— The task —
If pictures are present, leave them out, and copy the data word for word.

— Dataset —
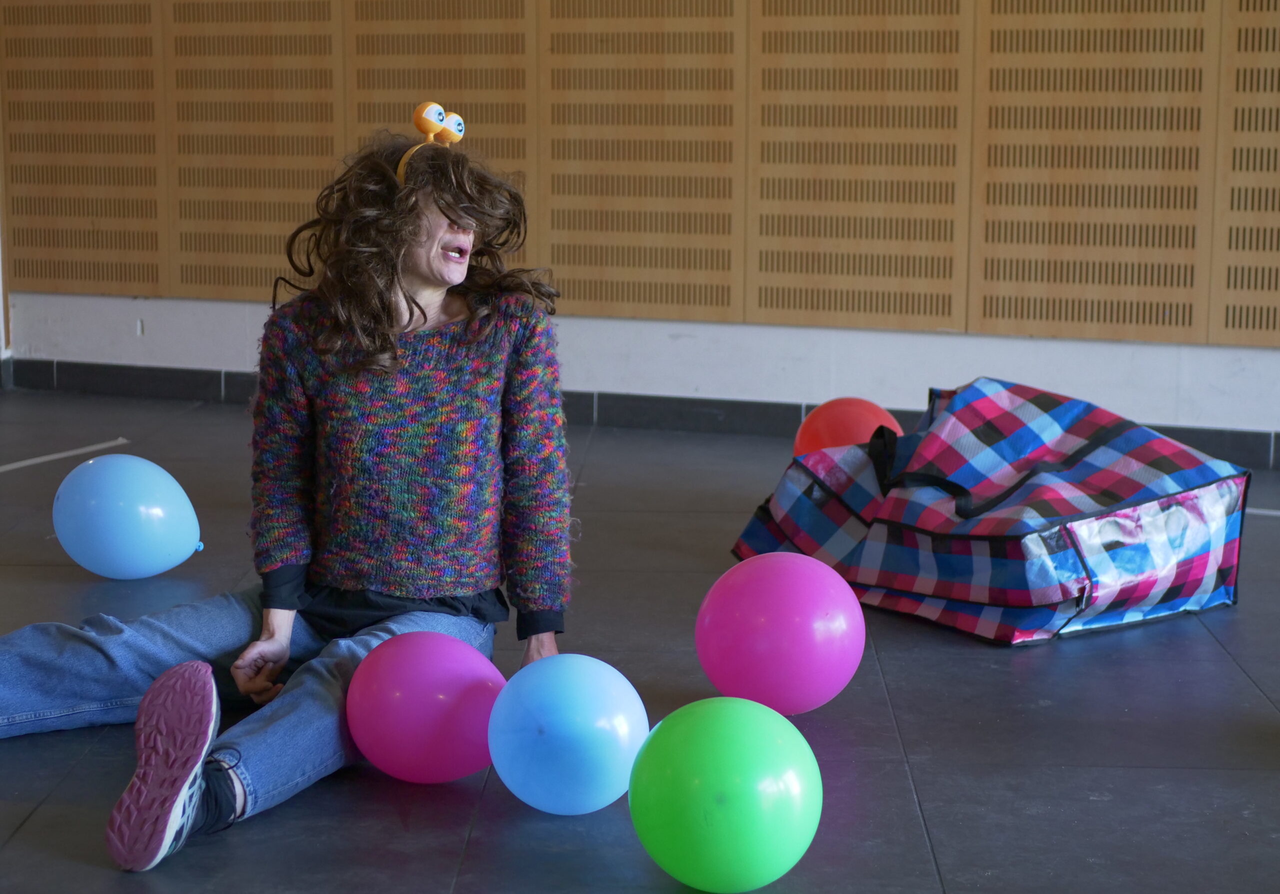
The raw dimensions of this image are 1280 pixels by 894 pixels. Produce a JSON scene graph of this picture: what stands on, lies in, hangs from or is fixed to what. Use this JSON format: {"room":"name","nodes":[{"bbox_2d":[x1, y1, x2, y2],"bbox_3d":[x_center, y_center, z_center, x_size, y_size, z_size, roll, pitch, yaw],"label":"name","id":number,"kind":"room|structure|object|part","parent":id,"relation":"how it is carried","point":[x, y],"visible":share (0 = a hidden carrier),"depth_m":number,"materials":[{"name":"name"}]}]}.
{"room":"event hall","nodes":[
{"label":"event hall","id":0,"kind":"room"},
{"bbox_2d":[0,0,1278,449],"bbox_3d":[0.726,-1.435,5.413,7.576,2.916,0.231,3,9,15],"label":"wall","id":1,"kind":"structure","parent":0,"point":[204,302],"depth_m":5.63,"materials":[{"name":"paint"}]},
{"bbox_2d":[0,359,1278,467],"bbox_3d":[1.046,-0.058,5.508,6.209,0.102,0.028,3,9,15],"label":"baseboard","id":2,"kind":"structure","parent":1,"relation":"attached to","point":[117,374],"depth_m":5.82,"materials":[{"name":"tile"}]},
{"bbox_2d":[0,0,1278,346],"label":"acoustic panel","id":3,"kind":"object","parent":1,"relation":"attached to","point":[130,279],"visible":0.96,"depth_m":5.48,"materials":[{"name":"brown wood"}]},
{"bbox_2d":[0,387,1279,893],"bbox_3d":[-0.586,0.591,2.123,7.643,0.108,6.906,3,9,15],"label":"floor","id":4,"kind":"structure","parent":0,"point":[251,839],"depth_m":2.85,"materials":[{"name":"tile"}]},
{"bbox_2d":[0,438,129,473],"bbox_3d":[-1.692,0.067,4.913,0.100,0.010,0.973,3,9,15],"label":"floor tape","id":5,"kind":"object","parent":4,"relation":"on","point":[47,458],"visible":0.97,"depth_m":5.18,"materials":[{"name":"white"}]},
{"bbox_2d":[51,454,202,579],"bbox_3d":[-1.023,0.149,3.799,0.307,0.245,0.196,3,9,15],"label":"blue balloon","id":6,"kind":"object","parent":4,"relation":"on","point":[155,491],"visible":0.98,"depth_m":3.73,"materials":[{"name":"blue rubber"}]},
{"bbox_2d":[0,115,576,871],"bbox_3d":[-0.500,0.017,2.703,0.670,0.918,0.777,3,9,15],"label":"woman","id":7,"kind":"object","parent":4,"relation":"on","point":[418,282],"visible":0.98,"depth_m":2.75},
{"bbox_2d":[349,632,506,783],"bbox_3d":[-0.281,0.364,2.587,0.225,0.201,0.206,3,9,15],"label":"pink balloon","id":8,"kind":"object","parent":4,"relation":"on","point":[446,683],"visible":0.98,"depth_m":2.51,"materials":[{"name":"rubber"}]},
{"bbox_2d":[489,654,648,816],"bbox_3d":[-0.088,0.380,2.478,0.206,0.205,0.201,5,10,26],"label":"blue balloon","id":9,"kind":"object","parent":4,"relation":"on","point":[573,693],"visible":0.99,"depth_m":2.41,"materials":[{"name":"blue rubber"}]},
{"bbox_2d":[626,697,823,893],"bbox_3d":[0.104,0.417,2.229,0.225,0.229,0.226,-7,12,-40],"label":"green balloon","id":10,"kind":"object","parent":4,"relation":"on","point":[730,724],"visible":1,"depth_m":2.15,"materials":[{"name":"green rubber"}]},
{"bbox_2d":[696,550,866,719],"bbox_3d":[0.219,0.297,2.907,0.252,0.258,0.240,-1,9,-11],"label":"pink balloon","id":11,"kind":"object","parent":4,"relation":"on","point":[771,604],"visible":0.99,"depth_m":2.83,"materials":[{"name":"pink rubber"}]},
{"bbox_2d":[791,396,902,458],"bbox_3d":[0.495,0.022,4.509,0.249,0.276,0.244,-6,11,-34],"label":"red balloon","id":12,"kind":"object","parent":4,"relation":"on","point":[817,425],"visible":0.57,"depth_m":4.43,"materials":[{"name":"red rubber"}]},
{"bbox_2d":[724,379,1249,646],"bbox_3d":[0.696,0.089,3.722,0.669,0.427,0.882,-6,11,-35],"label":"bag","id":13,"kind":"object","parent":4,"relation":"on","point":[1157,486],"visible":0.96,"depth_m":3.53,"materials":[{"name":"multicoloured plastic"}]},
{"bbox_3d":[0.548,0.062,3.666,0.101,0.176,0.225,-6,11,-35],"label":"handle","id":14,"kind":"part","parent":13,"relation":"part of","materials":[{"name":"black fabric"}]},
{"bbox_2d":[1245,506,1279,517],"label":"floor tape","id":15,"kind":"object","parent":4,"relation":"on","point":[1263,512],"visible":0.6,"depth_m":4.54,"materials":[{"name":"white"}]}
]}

— Written response —
The raw dimensions of this image are 1280 pixels by 894 pixels. Produce a JSON scene graph of this picture: what stands on, lies in, hangs from or is fixed to what. Use this JSON format: {"room":"name","nodes":[{"bbox_2d":[x1, y1, x2, y2],"bbox_3d":[x_center, y_center, z_center, x_size, y_size, z_size, roll, pitch, yaw],"label":"name","id":number,"kind":"room|structure|object|part","parent":id,"relation":"how it is carried","point":[x, y],"visible":share (0 = a hidden carrier),"depth_m":number,"materials":[{"name":"name"}]}]}.
{"room":"event hall","nodes":[
{"label":"event hall","id":0,"kind":"room"},
{"bbox_2d":[0,0,1278,449],"bbox_3d":[0.726,-1.435,5.413,7.576,2.916,0.231,3,9,15],"label":"wall","id":1,"kind":"structure","parent":0,"point":[204,302],"depth_m":5.63,"materials":[{"name":"paint"}]},
{"bbox_2d":[0,359,1278,467],"bbox_3d":[1.046,-0.058,5.508,6.209,0.102,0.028,3,9,15],"label":"baseboard","id":2,"kind":"structure","parent":1,"relation":"attached to","point":[117,374],"depth_m":5.82,"materials":[{"name":"tile"}]},
{"bbox_2d":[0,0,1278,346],"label":"acoustic panel","id":3,"kind":"object","parent":1,"relation":"attached to","point":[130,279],"visible":0.96,"depth_m":5.48,"materials":[{"name":"brown wood"}]},
{"bbox_2d":[0,387,1279,893],"bbox_3d":[-0.586,0.591,2.123,7.643,0.108,6.906,3,9,15],"label":"floor","id":4,"kind":"structure","parent":0,"point":[251,839],"depth_m":2.85,"materials":[{"name":"tile"}]},
{"bbox_2d":[0,438,129,473],"bbox_3d":[-1.692,0.067,4.913,0.100,0.010,0.973,3,9,15],"label":"floor tape","id":5,"kind":"object","parent":4,"relation":"on","point":[47,458],"visible":0.97,"depth_m":5.18,"materials":[{"name":"white"}]},
{"bbox_2d":[51,454,202,579],"bbox_3d":[-1.023,0.149,3.799,0.307,0.245,0.196,3,9,15],"label":"blue balloon","id":6,"kind":"object","parent":4,"relation":"on","point":[155,491],"visible":0.98,"depth_m":3.73,"materials":[{"name":"blue rubber"}]},
{"bbox_2d":[0,115,576,871],"bbox_3d":[-0.500,0.017,2.703,0.670,0.918,0.777,3,9,15],"label":"woman","id":7,"kind":"object","parent":4,"relation":"on","point":[418,282],"visible":0.98,"depth_m":2.75},
{"bbox_2d":[349,632,506,783],"bbox_3d":[-0.281,0.364,2.587,0.225,0.201,0.206,3,9,15],"label":"pink balloon","id":8,"kind":"object","parent":4,"relation":"on","point":[446,683],"visible":0.98,"depth_m":2.51,"materials":[{"name":"rubber"}]},
{"bbox_2d":[489,654,648,816],"bbox_3d":[-0.088,0.380,2.478,0.206,0.205,0.201,5,10,26],"label":"blue balloon","id":9,"kind":"object","parent":4,"relation":"on","point":[573,693],"visible":0.99,"depth_m":2.41,"materials":[{"name":"blue rubber"}]},
{"bbox_2d":[626,697,823,893],"bbox_3d":[0.104,0.417,2.229,0.225,0.229,0.226,-7,12,-40],"label":"green balloon","id":10,"kind":"object","parent":4,"relation":"on","point":[730,724],"visible":1,"depth_m":2.15,"materials":[{"name":"green rubber"}]},
{"bbox_2d":[696,550,866,719],"bbox_3d":[0.219,0.297,2.907,0.252,0.258,0.240,-1,9,-11],"label":"pink balloon","id":11,"kind":"object","parent":4,"relation":"on","point":[771,604],"visible":0.99,"depth_m":2.83,"materials":[{"name":"pink rubber"}]},
{"bbox_2d":[791,396,902,458],"bbox_3d":[0.495,0.022,4.509,0.249,0.276,0.244,-6,11,-34],"label":"red balloon","id":12,"kind":"object","parent":4,"relation":"on","point":[817,425],"visible":0.57,"depth_m":4.43,"materials":[{"name":"red rubber"}]},
{"bbox_2d":[724,379,1249,646],"bbox_3d":[0.696,0.089,3.722,0.669,0.427,0.882,-6,11,-35],"label":"bag","id":13,"kind":"object","parent":4,"relation":"on","point":[1157,486],"visible":0.96,"depth_m":3.53,"materials":[{"name":"multicoloured plastic"}]},
{"bbox_3d":[0.548,0.062,3.666,0.101,0.176,0.225,-6,11,-35],"label":"handle","id":14,"kind":"part","parent":13,"relation":"part of","materials":[{"name":"black fabric"}]},
{"bbox_2d":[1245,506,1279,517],"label":"floor tape","id":15,"kind":"object","parent":4,"relation":"on","point":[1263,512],"visible":0.6,"depth_m":4.54,"materials":[{"name":"white"}]}
]}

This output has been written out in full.